Le problème, aujourd’hui, c’est que ces bureaux neufs ou restructurés très recherchés ne représentent que 1% du parc, alors que 900 millions de m² (300.000 immeubles) sont concernés par le décret tertiaire, rebaptisé Dispositif Eco Energie Tertiaire depuis peu. Pour ces 900 millions de m², le sujet de la rénovation devient donc crucial. “La question, aujourd’hui, ce sont plutôt les PME qui utilisent un ou deux bâtiments et qui ne sont pas encore bien informées, estime Maxime Michaux, directeur de JLL Ingénierie France. Si les déclarations de consommation dans le cadre du décret sont relativement simples, ce qui l’est beaucoup moins, c’est la mise en place d’un véritable plan d’investissement. Les montants nécessaires peuvent varier de 300 à 1.000 euros par m², étalés sur plusieurs années.” Des adaptations qu’il faut financer et dont il faut mesurer l’impact sur la valorisation future des actifs…
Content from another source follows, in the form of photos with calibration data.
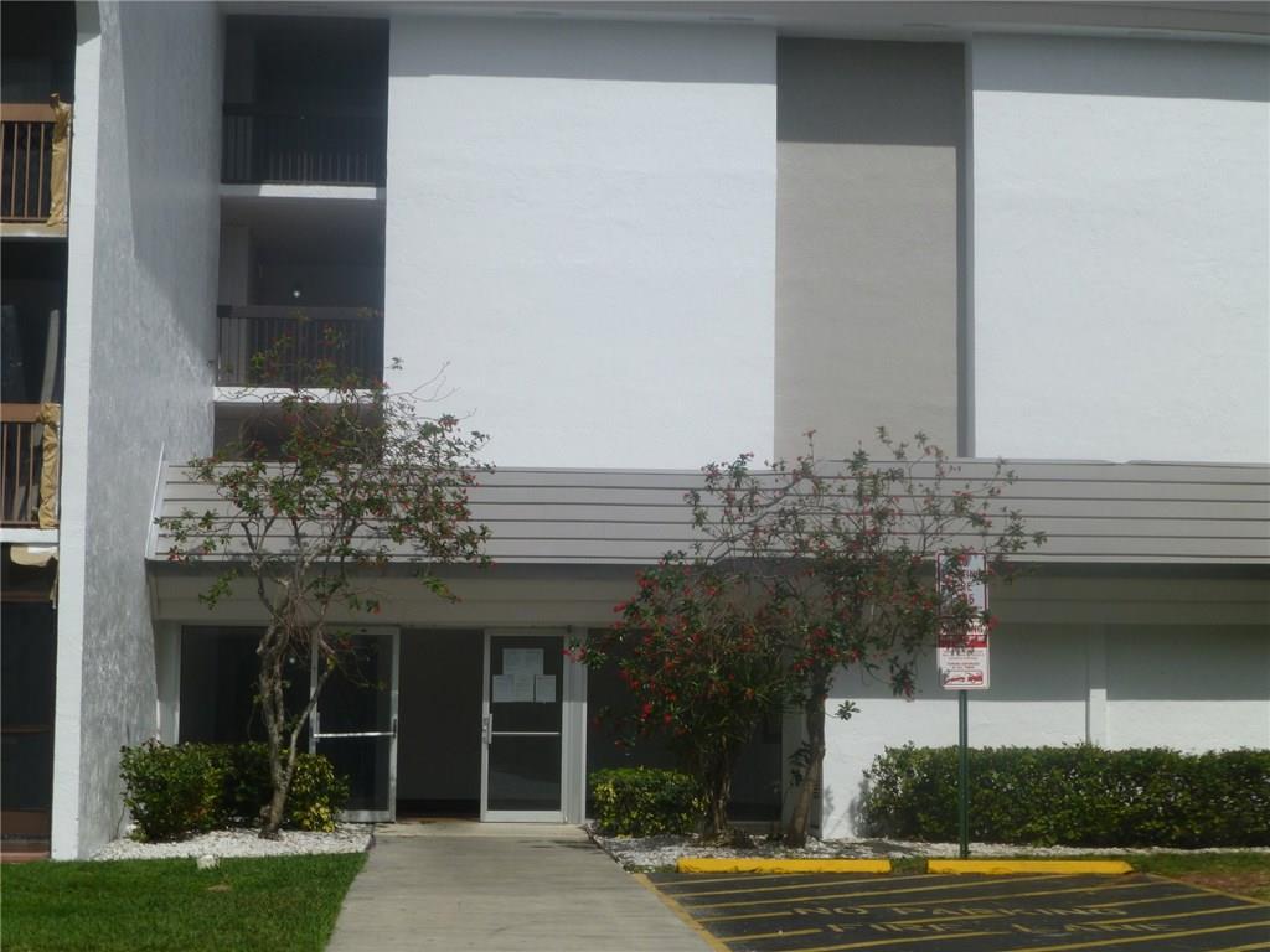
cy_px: 476
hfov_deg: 27.8
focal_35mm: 70
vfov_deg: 21.0
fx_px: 2568
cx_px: 635
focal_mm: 12.5
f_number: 5
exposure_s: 1/2000
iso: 100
La gestion de l’exploitation source d’économies

Les rénovations lourdes sont plus coûteuses encore, entre 1.800 et 2.500 euros le m² en province, contre 3.000 à 3.500 euros le m² à Paris. S’y ajoutent les aménagements et équipements de bureaux, qui peuvent contribuer, eux aussi, à réduire les impacts carbone et énergétiques. “Pour des bureaux standards, on peut recourir à des meubles fabriqués à partir de matériaux recyclés”, conseille Adrien Portoleau, chef du département Design & Delivery de Knight Frank. A moins qu’on adapte le mobilier existant: “A notre propre siège, Métal 57, 85% des meubles ont été réutilisés sur nos trois plateaux”, explique Csongor Csukas, directeur général du Property Management en Europe de BNP Paribas Real Estate. Des acteurs spécialisés dans les meubles de seconde main, tels Valdelia ou Bluedigo, proposent aussi des solutions respectueuses de l’environnement.

Enfin, sur l’exploitation du site, il est toujours possible de trouver des marges de progression. “Peu d’immeubles sont équipés de systèmes de Gestion technique du bâtiment, et ceux qui le sont ne sont pas toujours correctement paramétrés”, constate Olivier Delepine, vice-président de l’activité Buildings & Channels de Schneider Electric France. Le groupe, après audit et pilotage du projet, se fait fort de réaliser jusqu’à 53% d’économies d’énergie à ses clients. Avec un retour sur investissement sur un ou deux ans seulement.